START Data provided

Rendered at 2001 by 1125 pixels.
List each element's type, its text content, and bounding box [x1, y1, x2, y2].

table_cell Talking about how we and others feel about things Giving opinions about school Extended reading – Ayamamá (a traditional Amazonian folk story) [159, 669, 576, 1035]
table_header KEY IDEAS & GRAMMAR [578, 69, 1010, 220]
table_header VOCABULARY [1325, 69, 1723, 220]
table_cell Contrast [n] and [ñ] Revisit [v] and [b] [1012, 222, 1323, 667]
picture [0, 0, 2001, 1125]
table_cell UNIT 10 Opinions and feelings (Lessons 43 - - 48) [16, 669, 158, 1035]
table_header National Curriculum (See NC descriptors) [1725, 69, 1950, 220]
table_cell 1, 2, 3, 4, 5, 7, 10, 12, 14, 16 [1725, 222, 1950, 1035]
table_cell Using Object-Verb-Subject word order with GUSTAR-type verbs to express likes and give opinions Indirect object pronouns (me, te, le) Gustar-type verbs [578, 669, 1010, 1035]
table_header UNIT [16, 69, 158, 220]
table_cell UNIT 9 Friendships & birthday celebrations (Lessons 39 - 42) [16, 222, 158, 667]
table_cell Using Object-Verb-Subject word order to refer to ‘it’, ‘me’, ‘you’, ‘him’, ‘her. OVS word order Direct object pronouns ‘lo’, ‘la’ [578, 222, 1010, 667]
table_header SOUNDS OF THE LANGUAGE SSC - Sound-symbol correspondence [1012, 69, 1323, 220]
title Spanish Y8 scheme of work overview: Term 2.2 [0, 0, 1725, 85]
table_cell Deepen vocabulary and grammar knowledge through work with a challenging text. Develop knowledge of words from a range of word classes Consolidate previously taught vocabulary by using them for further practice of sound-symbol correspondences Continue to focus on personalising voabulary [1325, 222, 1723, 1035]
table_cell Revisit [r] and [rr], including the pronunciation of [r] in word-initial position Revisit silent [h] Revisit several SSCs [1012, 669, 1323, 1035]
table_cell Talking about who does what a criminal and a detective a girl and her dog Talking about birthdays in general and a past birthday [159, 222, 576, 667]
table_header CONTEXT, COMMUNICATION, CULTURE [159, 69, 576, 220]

END Data provided

## Task to carry out
From the entries above, extract every line where the word "type" appears.

## Task answer
List each element's type, its text content, and bounding box [x1, y1, x2, y2].
table_cell Using Object-Verb-Subject word order with GUSTAR-type verbs to express likes and give opinions Indirect object pronouns (me, te, le) Gustar-type verbs [578, 669, 1010, 1035]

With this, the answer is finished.